> _DESCRIPTION OF THE TASK_
Your answer should consist of each line below that includes the word "lines".

> _STORED DATA_
################

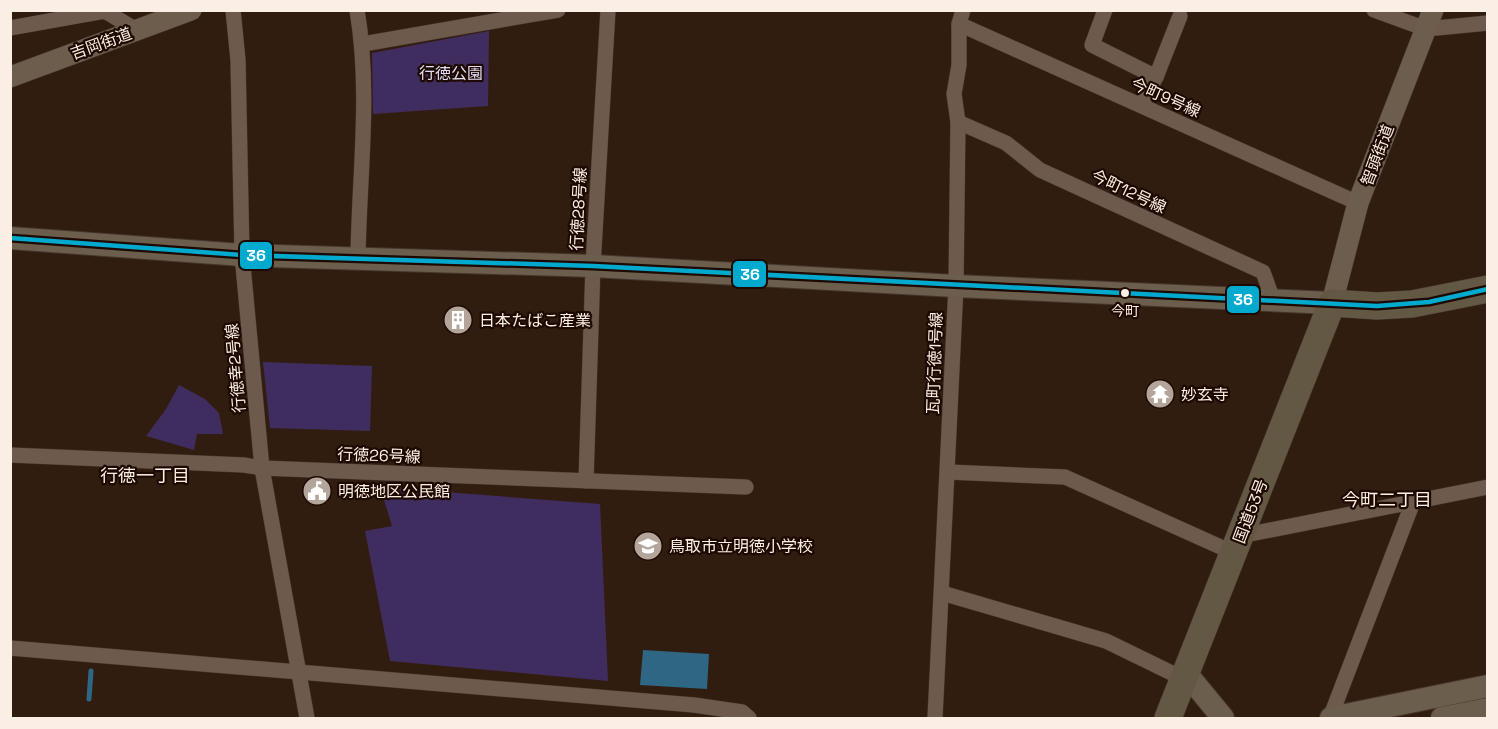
<svg xmlns="http://www.w3.org/2000/svg" width="1498" height="729" viewBox="0 0 1498 729" font-family="'Space Grotesk','Noto Sans JP',sans-serif">
<style>
.green{fill:#402d5f}
.water{fill:#2e6683}
.lines{fill:none;stroke-linecap:round;stroke-linejoin:round}
.stream{stroke:#2e6683;stroke-width:5}
.street-casing{stroke:#45372f;stroke-width:16}
.secondary-casing{stroke:#45372f;stroke-width:22}
.primary-casing{stroke:#45372f;stroke-width:24}
.highway-casing{stroke:#45372f;stroke-width:28}
.street{stroke:#6d5a4c;stroke-width:15}
.secondary{stroke:#6d5d4c;stroke-width:21}
.primary{stroke:#6c5e4c;stroke-width:22}
.highway{stroke:#635843;stroke-width:27}
.bus-1-casing{stroke:#1e0900;stroke-width:9}
.bus-1{stroke:#00a9ce;stroke-width:4.5}
.bus-dot{fill:#faeee5;stroke:#1e0900;stroke-width:2}
.labels{text-anchor:middle;stroke-width:4.5;stroke-linejoin:round;paint-order:stroke}
.bus-label{font-size:14px;fill:#faeee5;stroke:#1e0900}
.street-label{font-size:16px;fill:#faeee5;stroke:#1e0900}
.park-label{font-size:16px;fill:#e0dbf4;stroke:#1e0900}
.poi-label{font-size:16px;fill:#faeee5;stroke:#1e0900;text-anchor:start}
.neighbourhood-label{font-size:18px;fill:#faeee5;stroke:#1e0900}
.line-badge{stroke:#1e0900;stroke-width:2}
.badge-label{font-size:16px;text-anchor:middle;font-weight:bold;fill:#fff}
</style>
<rect width="100%" height="100%" fill="#311d0f"/>
<g class="green">
<path d="M 489,31 L 488,106 L 373,114 L 372,53 Z"/>
<path d="M 263,362 L 372,366 L 370,431 L 270,428 Z"/>
<path d="M 179,385 L 205,399 L 219,413 L 223,434 L 197,434 L 194,450 L 146,436 L 166,409 Z"/>
<path d="M 380,487 L 600,504 L 608,681 L 390,661 L 365,531 L 392,526 Z"/>
</g>
<path class="water" d="M 643,650 L 709,654 L 707,689 L 640,685 Z"/>
<g class="lines">
<path class="stream" d="M 89,699 L 91,671"/>
<g class="street-casing">
<g id="street">
<path d="M 233,10 L 238,60 L 242,255 L 262,468 L 307,718"/>
<path d="M 357,10 C 371,93 359,175 358,258"/>
<path d="M 1105,10 L 1092,45 L 1156,77 L 1141,105"/>
<path d="M 1374,10 L 1426,29 L 1488,23"/>
<path d="M 959,24 L 1358,203"/>
<path d="M 10,28 L 105,11 L 136,30"/>
<path d="M 363,44 L 558,10"/>
<path d="M 1156,77 L 1180,16"/>
<path d="M 958,122 L 1006,143 L 1040,170 L 1263,272 L 1273,300"/>
<path d="M 10,455 L 244,465 L 262,468 L 746,487"/>
<path d="M 948,472 L 1065,477 L 1234,553"/>
<path d="M 586,481 L 593,266 L 608,10"/>
<path d="M 1240,536 L 1488,487"/>
<path d="M 942,593 L 1106,641 L 1184,679"/>
<path d="M 10,648 L 694,705 L 742,712 L 749,718"/>
<path d="M 935,718 L 956,286 L 958,122 L 954,94 L 959,65 L 959,24 L 963,10"/>
<path d="M 1330,718 L 1413,502"/>
</g>
</g>
<g class="secondary-casing">
<g id="secondary">
<path d="M 10,77 L 191,10"/>
<path d="M 1332,303 L 1358,203 L 1433,10"/>
</g>
</g>
<g class="primary-casing">
<g id="primary">
<path d="M 10,238 L 242,255 L 593,266 L 956,286 L 1332,303"/>
<path d="M 1186,673 L 1223,718"/>
<path d="M 1331,718 L 1488,686"/>
<path d="M 1442,718 L 1488,709"/>
</g>
</g>
<g class="highway-casing">
<path id="highway" d="M 1168,718 L 1332,303 L 1377,306 L 1412,304 L 1488,289"/>
</g>
<use href="#street" class="street"/>
<use href="#secondary" class="secondary"/>
<use href="#primary" class="primary"/>
<use href="#highway" class="highway"/>
<g class="bus-1-casing">
<path id="bus-1" d="M 10,238 L 242,255 L 593,266 L 1377,306 L 1429,302 L 1488,289"/>
</g>
<use href="#bus-1" class="bus-1"/>
</g>
<defs>
<g id="building-disc" transform="scale(1.5)"><circle r="9.5" fill="#b4a59a" stroke="#1e0900"/><path d="M-4-6H4V6H1V3H-1V6H-4ZM-2.5-4.3h1.7v1.8h-1.7ZM.8-4.3h1.7v1.8H.8ZM-2.5-1h1.7V.8h-1.7ZM.8-1h1.7V.8H.8Z" fill="#fff"/></g>
<g id="temple-disc" transform="scale(1.5)"><circle r="9.5" fill="#b4a59a" stroke="#1e0900"/><path d="M0-6L5-2H3V0L6.5 2.5H4V6H1.5V3h-3V6H-4V2.5H-6.5L-3 0V-2H-5Z" fill="#fff"/></g>
<g id="civic-disc" transform="scale(1.5)"><circle r="9.5" fill="#b4a59a" stroke="#1e0900"/><path d="M-.6-6.5H3V-4.5H.6V-3L4-1V1h2V6H-6V1h2V-1L-.6-3ZM-1.2 2.5V6h2.4V2.5Z" fill="#fff"/></g>
<g id="school-disc" transform="scale(1.5)"><circle r="9.5" fill="#b4a59a" stroke="#1e0900"/><path d="M0-5L7-2L0 1L-7-2ZM-4 1L0 2.5L4 1V4Q0 6-4 4Z" fill="#fff"/></g>
</defs>
<g fill-rule="evenodd">
<use href="#building-disc" x="458" y="320"/>
<use href="#temple-disc" x="1160" y="394"/>
<use href="#civic-disc" x="317" y="491"/>
<use href="#school-disc" x="648" y="546"/>
</g>
<circle class="bus-dot" cx="1125" cy="293" r="5"/>
<g class="labels">
<g class="bus-label">
<text x="1125" y="316">今町</text>
</g>
<g class="street-label">
<text transform="translate(101 43) rotate(-20)" y="6">吉岡街道</text>
<text transform="translate(1166 97) rotate(24)" y="6">今町9号線</text>
<text transform="translate(1377 155) rotate(-69)" y="6">智頭街道</text>
<text transform="translate(1129 191) rotate(25)" y="6">今町12号線</text>
<text transform="translate(578 209) rotate(-87)" y="6">行徳28号線</text>
<text transform="translate(934 363) rotate(-88)" y="6">瓦町行徳1号線</text>
<text transform="translate(235 368) rotate(-95)" y="6">行徳幸2号線</text>
<text transform="translate(379 455) rotate(2)" y="6">行徳26号線</text>
<text transform="translate(1250 511) rotate(-69)" y="6">国道53号</text>
</g>
<g class="park-label">
<text x="451" y="79">行徳公園</text>
</g>
<g class="poi-label">
<text x="479" y="326">日本たばこ産業</text>
<text x="1181" y="400">妙玄寺</text>
<text x="338" y="497">明徳地区公民館</text>
<text x="669" y="552">鳥取市立明徳小学校</text>
</g>
<g class="neighbourhood-label">
<text x="145" y="482">行徳一丁目</text>
<text x="1387" y="506">今町二丁目</text>
</g>
</g>
<g class="line-badge">
<rect x="239" y="241" width="34" height="29" rx="6" fill="#00a9ce"/>
<rect x="732" y="260" width="35" height="28" rx="6" fill="#00a9ce"/>
<rect x="1226" y="285" width="34" height="29" rx="6" fill="#00a9ce"/>
</g>
<g class="badge-label">
<text x="256" y="261">36</text>
<text x="750" y="280">36</text>
<text x="1243" y="305">36</text>
</g>
<rect width="1498" height="729" fill="none" stroke="#faeee5" stroke-width="24"/>
</svg>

################

> _OUTPUT FOR THIS TASK_
.lines{fill:none;stroke-linecap:round;stroke-linejoin:round}
<g class="lines">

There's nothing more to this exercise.